Ucrânia precisa hoje de cinco mil milhões de dólares por mês

Às empresas que saiam da Rússia, Zelensky deixou ainda uma mensagem: que serão bem-vindas na Ucrânia e que poderão tomar parte na reconstrução do país. O presidente ucraniano defendeu ainda que a reconstrução da Ucrânia poderia ser feita, nomeadamente, através do congelamento de bens e capitais russos, alocando-os a um fundo especial que garantiria apoio imediato a um país sob ataque. 

O presidente ucraniano frisou ainda que, quanto mais rápido for o apoio a um país em guerra, mais valioso será, garantindo que se a Ucrânia tivesse recebido em fevereiro todas as armas que pediu e apoio político, e se a Rússia tivesse recebido sanções imediatas, muitas vidas poderiam ter sido poupadas.

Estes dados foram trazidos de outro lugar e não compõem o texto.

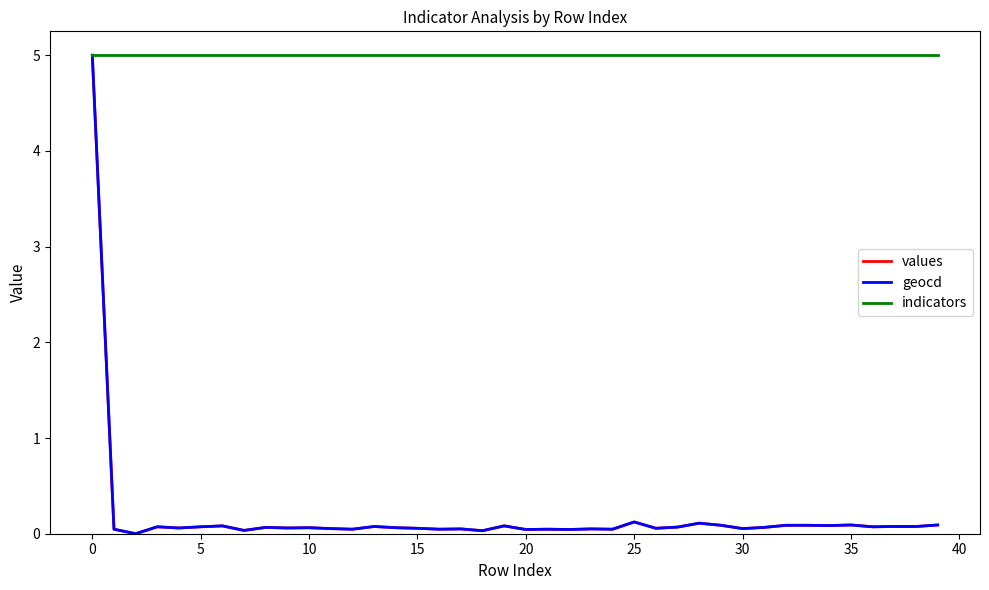

How many categories are shown in the chart?

40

Zelensky também disse que a Ucrânia precisa de todas as armas que pediu e financiamento, muito: precisou mesmo que são cinco mil milhões de dólares (cerca de 4,7 mil milhões de euros) por mês.

A encerrar o discurso, que terminou com uma longa salva de palmas - e uma plateia em pé, que não é habitual no Fórum Económico Mundial - Zelensky citou George Marshall, o ideólogo do plano Marshall para reconstrução da Europa no pós-Segunda Guerra Mundial, que dizia que não se opunha a nenhum país, apenas à fome, pobreza, desespero e caos. 

Novos canais de exportação

O presidente executivo e fundador do Fórum Económico Mundial, Klaus Schwab, questionou Zelensky, no final da intervenção do ucraniano, sobre a forma como vê o futuro da Ucrânia. E o presidente ucraniano disse que o país está a perder muito todos os dias, revelando que começa o dia a receber informação sobre as vítimas de guerra. Mas reforçou que a Ucrânia sairá fortalecida da invasão russa, admitindo que o futuro do país dependerá de novas prioridades de segurança, uma vez que tudo pode acontecer com a Rússia tão próxima.

"Temos de criar condições para que os empresários não tenham medo de existir neste país", sublinhou.

Klaus Schwab perguntou ainda a Zelensky como é que a comunidade global poderá ajudar a Ucrânia, que tem um papel "crucial" no sistema de alimentação mundial, e que tem as exportações bloqueadas pela Rússia, o que poderá desencadear uma grave crise alimentar.

Zelensky acusou a Rússia de roubar cereais e de bloquear os seus portos do Mar Negro, garantindo que o Ministério dos Negócios Estrangeiros de Kiev está a trabalhar com outros líderes para encontrar soluções até ao nível dos canais diplomáticos. O presidente ucraniano pediu também em Davos que seja estabelecido um corredor que permita as exportações, nomeadamente de trigo e óleo de girassol, caso contrário haverá escassez destes produtos a nível mundial. 

"Precisamos de acordar um corredor e a Rússia não será capaz de enfrentar os países mais poderosos do mundo", disse Zelensky, admitindo que não há soluções simples mas que as linhas férreas ou os portos no Mar Báltico poderão ser uma alternativa para escoamento da produção ucraniana.

Klaus Schwab perguntou ainda a Zelensky qual seria a sua mensagem pessoal para cada um dos líderes presentes em Davos. Primeiro, o presidente ucraniano brincou, dizendo que não teria tempo para se dirigir a cada um, mas rapidamente mudou o tom do discurso. "A Ucrânia tem pouco tempo e tenho a certeza de que ninguém sabe quanto tempo a Europa ou o mundo têm", disse. "Desejo que não se perca este sentido de unidade", acrescentou, referindo que é esta unidade que preocupa mais a Rússia.

"Desejo que cada um de vós acorde de manhã com este sentimento: 'o que fiz pela Ucrânia hoje?'", terminou o presidente ucraniano, debaixo de nova salva de palmas.